Problem requirements >> Show all lines below holding the string "cycleway".

___ Data listing

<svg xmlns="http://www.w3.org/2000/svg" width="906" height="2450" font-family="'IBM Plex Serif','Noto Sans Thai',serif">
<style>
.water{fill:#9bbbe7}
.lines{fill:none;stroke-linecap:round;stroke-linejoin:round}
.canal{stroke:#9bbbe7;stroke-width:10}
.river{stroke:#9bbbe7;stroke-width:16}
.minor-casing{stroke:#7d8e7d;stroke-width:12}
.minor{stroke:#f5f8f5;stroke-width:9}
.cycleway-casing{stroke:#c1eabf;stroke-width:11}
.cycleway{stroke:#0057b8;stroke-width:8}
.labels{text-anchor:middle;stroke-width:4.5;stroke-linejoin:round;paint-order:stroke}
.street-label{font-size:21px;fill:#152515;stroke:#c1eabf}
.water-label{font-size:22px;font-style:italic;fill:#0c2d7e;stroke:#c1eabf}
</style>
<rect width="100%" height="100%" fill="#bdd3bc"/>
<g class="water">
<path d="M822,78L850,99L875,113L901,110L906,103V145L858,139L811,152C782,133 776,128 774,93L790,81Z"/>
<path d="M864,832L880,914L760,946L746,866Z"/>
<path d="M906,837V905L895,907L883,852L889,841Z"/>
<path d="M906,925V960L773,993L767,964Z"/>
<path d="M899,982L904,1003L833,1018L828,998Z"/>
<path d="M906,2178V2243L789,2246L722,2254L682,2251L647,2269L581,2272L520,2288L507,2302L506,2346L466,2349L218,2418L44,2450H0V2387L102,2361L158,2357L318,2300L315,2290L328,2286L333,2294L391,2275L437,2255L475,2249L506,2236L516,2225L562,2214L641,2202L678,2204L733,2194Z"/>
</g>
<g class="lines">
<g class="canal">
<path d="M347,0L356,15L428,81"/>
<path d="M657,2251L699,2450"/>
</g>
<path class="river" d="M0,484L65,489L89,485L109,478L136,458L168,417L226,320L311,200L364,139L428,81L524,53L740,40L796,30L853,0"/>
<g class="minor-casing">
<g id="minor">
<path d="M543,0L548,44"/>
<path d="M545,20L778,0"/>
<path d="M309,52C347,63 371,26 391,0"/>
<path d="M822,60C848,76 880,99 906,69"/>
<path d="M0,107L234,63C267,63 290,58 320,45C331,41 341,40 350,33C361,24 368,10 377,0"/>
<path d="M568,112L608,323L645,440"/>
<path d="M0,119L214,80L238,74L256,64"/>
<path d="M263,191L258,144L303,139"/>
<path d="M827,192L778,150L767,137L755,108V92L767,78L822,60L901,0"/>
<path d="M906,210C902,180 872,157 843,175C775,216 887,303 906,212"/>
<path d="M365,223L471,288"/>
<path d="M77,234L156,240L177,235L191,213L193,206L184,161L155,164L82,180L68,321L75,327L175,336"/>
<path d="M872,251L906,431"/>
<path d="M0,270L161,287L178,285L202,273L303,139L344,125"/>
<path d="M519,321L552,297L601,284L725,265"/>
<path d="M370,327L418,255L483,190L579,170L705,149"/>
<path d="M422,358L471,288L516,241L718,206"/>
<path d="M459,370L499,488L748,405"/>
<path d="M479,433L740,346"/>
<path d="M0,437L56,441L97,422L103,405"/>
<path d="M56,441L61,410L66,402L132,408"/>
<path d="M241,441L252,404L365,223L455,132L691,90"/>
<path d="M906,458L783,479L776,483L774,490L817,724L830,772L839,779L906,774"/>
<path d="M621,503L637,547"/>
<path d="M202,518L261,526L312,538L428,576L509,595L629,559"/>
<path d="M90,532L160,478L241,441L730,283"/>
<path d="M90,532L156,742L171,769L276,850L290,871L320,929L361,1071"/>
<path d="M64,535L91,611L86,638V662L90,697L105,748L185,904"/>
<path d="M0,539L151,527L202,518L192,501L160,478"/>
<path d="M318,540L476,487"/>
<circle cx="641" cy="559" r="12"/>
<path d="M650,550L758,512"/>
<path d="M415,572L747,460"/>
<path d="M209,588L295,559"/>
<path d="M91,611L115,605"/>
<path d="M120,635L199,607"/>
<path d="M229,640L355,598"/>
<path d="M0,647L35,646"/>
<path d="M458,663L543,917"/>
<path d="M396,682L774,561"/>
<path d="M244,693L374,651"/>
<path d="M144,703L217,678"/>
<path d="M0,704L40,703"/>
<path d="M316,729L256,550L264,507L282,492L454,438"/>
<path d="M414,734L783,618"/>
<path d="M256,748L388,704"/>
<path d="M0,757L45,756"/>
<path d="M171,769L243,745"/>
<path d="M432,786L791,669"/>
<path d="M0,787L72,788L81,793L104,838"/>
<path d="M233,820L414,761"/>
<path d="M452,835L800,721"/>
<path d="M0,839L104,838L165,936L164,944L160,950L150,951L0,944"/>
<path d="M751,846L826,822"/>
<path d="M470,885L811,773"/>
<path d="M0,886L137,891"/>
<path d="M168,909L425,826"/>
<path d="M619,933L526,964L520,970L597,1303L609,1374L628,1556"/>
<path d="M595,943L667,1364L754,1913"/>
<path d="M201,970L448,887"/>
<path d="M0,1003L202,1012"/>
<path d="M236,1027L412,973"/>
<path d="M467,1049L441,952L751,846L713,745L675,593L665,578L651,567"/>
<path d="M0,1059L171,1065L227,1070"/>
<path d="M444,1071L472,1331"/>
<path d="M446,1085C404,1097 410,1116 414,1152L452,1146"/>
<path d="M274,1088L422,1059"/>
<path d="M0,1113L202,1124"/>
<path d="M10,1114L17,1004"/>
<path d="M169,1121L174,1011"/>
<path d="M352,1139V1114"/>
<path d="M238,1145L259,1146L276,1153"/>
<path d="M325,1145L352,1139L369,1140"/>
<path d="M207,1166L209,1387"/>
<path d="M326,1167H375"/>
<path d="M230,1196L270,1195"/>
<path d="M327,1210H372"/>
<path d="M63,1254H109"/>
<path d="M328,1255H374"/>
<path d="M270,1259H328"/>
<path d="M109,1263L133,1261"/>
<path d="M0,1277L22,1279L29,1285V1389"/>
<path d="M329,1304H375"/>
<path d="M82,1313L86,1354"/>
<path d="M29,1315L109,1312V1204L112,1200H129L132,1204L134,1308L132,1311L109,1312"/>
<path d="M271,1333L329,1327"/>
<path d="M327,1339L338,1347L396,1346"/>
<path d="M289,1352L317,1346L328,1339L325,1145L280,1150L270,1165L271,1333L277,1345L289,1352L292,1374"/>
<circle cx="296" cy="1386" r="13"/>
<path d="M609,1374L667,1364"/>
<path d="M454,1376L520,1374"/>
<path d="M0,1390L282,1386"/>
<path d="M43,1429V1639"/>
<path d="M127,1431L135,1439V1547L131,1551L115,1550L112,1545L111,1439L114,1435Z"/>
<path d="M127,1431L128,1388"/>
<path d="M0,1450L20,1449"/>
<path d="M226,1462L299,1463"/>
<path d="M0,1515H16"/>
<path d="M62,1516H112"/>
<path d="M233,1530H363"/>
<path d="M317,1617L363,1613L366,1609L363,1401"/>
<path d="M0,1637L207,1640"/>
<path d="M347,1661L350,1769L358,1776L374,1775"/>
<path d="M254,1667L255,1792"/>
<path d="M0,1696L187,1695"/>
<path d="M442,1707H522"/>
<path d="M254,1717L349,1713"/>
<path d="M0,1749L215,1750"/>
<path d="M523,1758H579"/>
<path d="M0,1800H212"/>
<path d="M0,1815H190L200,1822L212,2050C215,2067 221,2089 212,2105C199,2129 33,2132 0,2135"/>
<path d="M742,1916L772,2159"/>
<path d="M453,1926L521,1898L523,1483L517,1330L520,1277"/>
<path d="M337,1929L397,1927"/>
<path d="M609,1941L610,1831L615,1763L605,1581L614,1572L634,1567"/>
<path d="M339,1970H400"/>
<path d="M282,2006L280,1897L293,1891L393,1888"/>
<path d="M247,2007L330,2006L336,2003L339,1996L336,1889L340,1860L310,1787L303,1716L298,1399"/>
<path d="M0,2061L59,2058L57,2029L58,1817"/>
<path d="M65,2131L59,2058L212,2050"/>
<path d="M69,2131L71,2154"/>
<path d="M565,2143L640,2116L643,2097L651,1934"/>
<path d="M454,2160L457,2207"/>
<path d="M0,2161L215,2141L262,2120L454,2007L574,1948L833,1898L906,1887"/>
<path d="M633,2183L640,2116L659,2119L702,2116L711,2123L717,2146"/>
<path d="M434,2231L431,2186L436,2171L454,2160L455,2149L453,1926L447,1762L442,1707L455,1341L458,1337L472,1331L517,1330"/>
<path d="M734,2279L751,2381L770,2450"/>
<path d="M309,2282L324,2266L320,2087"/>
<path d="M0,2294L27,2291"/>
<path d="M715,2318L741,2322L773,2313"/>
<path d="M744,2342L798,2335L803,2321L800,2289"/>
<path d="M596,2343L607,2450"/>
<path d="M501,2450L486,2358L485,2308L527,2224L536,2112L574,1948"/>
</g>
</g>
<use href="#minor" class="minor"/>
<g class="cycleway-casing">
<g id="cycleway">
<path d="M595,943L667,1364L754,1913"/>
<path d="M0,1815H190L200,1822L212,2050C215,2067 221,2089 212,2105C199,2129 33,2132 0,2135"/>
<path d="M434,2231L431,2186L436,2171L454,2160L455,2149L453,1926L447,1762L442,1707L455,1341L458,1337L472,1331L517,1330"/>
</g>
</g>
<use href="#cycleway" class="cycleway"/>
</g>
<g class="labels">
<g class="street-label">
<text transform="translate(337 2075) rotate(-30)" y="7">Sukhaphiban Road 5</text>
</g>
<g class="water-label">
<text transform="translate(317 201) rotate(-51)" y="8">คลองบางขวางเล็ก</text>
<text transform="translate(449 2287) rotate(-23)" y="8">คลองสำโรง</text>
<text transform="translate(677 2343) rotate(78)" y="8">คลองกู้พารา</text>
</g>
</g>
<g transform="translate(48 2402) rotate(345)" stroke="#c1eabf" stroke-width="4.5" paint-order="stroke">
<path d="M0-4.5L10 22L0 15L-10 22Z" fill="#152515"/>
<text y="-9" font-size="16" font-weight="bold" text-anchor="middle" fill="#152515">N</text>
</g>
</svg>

______

Written solution >>
.cycleway-casing{stroke:#c1eabf;stroke-width:11}
.cycleway{stroke:#0057b8;stroke-width:8}
<g class="cycleway-casing">
<g id="cycleway">
<use href="#cycleway" class="cycleway"/>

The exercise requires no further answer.